Let's bring in Republican Congressman Jim Jordan. Congressman, always a pleasure.

REP. JIM JORDAN (R), OHIO: Good to be with you.

CUOMO: We'll do a twofer, talk about immigration, talk about the IG report. Good for you?

JORDAN: Yes. And first, congratulations on the new show. Good to be with you.

CUOMO: Thank you. Good to have you as part of the conversation. Appreciate you taking the opportunity.

So, what's going on at the border? Do you believe that this is the right way to enforce the law?

JORDAN: What I think is we should enforce the law and we should do what the American people elected us to do, Chris, put the kind of immigration policy forward that was front and center in the campaign, that was the mandate of the campaign, mandate of the election, which is build the border security wall, end chain migration, stop the visa lottery, and reform the asylum policies that we have currently, as well as get rid to the sanctuary cities. All those things were front and center in the election, and then also, we should deal with the DACA population.

We've been very clear about that, and there's legislation pending in the House that would accomplish that and be consistent with the mandate and what we told the American people we were going to do.

CUOMO: But you're aware that lawmakers on both sides said you don't have to enforce it this way. Even Paul Ryan said he didn't like this and he's folded it in to that bill that you're talking about.

JORDAN: Right.

CUOMO: And you went through the points quickly, so let's put it up on the board for people, what the different elements are in that: overhaul legal immigration. Boost border security, about $26 billion. It's not what the president wanted but it's something. End family separation. Path to citizenship for DACA recipients.

So, back to my original question.

JORDAN: Yes.

CUOMO: Do you agree with ending family separation?

JORDAN: Well, no one wants to separate families, but I just had --

CUOMO: That's not true. The attorney general does. He even says God wants him to enforce the law this way.

JORDAN: Chris, I had the folks from ICE in my office earlier today. I had the folks from Borders -- Customs and Borders in my office earlier today. Eighty -- everyone knows we need to reform the asylum laws. Eighty percent of the people seeking asylum, 80 percent aren't legitimate. They told me that.

So, we got -- we got to clean it up. For those who are, we want to keep those families together. And those who are truly being persecuted, not just ones coached to say, oh, there's a credible fear that I'm being persecuted, coached to say the right things so they get to come to this country illegally.

But those who are truly being persecuted, we want to help them.

CUOMO: Right.

JORDAN: We want to keep their families together. No one disagrees with that. That's common sense.

[Transcribed page contents]
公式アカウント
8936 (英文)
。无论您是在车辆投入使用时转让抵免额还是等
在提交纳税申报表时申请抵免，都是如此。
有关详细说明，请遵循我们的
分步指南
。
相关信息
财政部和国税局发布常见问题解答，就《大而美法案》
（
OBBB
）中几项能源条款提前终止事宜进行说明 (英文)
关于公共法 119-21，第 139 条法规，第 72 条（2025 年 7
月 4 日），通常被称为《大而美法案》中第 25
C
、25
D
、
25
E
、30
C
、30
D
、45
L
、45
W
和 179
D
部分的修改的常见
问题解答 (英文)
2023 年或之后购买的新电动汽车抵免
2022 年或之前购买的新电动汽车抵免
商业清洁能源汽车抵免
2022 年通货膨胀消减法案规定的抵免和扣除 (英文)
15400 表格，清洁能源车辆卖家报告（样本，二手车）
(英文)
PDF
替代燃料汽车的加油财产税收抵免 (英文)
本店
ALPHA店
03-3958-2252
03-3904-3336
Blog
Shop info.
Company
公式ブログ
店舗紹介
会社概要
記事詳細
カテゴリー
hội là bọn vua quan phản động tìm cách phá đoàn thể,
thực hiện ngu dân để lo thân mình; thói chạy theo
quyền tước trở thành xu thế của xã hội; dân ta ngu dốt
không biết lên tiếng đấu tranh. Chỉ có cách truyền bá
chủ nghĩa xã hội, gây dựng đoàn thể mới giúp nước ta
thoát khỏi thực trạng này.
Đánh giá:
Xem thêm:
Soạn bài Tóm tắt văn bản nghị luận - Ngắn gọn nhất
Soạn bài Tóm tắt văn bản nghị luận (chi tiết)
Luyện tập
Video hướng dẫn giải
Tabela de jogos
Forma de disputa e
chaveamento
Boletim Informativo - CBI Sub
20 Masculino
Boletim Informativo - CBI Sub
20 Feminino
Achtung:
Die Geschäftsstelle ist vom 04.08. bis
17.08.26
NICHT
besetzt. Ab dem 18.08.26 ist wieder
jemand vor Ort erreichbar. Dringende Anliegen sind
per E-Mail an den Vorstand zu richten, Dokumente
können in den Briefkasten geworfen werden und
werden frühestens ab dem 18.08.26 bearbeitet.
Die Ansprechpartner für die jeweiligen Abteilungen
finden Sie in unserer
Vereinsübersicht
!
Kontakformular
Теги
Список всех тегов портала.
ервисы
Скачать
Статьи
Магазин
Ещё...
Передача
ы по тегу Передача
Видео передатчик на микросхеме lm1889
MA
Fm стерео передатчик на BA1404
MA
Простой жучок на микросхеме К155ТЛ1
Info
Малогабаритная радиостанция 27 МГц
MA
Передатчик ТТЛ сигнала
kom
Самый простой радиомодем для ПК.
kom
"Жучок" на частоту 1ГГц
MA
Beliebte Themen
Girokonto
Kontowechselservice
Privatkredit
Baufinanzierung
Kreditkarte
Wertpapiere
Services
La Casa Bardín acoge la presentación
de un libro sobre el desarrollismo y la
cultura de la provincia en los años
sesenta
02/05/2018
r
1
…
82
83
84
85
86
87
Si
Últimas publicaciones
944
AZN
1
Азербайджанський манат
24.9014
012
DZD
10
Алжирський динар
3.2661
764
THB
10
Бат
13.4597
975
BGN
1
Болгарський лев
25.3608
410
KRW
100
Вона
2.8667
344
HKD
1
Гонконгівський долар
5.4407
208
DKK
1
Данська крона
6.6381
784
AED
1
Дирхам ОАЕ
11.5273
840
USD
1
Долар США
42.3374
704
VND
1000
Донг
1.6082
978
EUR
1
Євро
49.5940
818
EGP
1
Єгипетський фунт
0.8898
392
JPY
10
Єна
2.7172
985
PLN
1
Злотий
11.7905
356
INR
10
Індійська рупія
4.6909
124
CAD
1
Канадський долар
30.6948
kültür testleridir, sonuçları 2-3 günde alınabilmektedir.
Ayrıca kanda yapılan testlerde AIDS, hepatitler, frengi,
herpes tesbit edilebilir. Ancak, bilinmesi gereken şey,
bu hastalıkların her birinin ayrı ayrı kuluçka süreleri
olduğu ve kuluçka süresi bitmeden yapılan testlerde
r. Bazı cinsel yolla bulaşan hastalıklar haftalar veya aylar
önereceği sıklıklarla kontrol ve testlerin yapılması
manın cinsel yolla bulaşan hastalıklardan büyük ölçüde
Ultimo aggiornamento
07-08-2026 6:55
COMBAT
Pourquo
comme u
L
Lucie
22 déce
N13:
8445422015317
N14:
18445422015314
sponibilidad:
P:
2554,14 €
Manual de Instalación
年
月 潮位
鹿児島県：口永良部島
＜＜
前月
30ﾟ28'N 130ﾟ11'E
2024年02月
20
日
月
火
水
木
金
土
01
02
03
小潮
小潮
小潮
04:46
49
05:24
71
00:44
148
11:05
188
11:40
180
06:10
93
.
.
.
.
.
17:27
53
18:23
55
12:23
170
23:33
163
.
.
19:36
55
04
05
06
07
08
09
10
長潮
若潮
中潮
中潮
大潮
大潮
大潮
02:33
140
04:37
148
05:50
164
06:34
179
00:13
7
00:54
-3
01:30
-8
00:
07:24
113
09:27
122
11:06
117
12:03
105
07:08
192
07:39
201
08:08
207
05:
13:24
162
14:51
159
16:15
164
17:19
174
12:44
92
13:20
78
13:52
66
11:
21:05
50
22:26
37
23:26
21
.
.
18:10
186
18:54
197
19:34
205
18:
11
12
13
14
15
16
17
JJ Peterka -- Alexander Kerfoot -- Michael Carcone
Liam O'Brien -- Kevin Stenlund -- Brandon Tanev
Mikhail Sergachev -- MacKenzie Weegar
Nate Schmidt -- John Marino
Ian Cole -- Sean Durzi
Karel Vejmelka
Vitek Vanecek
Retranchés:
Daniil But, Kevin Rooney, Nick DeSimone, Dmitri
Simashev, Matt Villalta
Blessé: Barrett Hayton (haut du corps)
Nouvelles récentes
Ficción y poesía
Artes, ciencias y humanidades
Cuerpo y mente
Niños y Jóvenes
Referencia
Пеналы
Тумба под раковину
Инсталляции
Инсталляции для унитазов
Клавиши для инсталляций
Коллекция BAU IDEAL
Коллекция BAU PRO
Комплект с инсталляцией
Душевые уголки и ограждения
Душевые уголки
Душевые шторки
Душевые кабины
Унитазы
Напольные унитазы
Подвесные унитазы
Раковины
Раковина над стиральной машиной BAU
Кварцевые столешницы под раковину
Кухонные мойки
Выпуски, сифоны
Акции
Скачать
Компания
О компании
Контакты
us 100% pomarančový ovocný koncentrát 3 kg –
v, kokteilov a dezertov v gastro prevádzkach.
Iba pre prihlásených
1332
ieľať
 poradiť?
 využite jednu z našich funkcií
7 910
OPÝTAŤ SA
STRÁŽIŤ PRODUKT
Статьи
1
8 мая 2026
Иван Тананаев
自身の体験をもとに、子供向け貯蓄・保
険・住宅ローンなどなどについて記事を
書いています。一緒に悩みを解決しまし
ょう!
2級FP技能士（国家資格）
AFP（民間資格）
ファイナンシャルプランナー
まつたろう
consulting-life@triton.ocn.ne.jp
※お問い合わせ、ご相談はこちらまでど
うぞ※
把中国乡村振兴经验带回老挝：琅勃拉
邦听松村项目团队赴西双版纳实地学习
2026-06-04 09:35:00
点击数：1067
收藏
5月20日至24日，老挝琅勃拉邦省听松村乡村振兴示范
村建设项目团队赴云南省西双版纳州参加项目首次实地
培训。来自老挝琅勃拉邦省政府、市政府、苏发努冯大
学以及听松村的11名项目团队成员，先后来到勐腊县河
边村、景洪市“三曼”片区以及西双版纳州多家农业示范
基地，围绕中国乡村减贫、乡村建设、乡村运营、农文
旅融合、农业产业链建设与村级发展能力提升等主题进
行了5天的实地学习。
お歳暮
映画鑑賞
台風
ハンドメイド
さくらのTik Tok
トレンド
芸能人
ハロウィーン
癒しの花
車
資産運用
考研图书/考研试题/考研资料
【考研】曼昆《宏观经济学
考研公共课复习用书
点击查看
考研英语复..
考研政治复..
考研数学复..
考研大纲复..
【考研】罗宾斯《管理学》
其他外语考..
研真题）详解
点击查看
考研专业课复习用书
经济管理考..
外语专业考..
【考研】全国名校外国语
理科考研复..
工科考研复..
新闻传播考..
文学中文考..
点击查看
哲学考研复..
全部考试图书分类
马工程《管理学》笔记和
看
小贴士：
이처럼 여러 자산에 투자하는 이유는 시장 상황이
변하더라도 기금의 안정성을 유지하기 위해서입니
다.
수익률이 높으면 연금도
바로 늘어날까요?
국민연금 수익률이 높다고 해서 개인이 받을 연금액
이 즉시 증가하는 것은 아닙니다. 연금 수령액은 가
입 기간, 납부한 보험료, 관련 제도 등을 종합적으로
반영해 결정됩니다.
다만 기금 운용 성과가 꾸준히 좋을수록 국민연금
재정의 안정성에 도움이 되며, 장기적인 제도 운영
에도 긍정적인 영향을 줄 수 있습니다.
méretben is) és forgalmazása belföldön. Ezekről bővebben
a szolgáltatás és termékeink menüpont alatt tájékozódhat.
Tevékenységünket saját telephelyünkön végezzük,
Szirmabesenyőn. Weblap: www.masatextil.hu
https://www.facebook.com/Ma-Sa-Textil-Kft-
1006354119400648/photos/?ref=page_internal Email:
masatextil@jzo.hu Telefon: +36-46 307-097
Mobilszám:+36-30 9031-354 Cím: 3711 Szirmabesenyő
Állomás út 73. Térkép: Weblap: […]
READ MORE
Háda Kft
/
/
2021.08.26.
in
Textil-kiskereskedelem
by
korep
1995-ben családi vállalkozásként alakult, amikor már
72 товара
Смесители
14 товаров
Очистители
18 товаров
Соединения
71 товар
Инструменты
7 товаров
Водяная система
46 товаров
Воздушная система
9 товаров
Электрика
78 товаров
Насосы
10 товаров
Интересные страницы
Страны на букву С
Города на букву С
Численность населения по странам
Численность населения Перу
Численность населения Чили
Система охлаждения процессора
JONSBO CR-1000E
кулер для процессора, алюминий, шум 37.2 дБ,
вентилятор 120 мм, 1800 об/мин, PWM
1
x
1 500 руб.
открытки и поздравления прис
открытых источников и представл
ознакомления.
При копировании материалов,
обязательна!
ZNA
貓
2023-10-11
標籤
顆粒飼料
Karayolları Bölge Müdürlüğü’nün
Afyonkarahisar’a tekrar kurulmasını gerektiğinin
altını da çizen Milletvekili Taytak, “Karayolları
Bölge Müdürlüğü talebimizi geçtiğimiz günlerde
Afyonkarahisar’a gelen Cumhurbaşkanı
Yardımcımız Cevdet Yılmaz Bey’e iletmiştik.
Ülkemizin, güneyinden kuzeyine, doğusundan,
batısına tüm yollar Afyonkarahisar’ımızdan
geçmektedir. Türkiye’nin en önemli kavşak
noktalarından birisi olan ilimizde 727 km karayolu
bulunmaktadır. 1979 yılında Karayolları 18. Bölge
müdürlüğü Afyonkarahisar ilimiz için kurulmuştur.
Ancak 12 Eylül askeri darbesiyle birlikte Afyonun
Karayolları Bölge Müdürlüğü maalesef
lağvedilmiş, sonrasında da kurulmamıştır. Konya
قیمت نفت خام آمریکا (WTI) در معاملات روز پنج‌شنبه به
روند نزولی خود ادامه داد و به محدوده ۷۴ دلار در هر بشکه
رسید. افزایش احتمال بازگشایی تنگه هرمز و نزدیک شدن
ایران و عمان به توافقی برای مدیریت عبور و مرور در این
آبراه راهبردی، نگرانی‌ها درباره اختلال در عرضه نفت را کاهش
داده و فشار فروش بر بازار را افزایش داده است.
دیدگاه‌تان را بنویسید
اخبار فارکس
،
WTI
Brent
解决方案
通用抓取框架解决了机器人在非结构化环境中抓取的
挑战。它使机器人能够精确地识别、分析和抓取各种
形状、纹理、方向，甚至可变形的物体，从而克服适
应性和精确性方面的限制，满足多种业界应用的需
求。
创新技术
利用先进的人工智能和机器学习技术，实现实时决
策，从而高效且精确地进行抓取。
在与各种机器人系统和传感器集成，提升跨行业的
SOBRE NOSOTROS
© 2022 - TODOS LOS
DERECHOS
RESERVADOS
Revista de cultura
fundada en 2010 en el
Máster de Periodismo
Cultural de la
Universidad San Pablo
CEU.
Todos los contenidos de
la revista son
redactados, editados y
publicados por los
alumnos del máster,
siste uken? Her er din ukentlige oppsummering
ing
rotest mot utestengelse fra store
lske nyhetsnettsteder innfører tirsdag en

> **TASK BRIEF**: In the interview passage, what percentage of people seeking asylum does Jordan say are not legitimate?

> **ANSWER SPACE**: 80 percent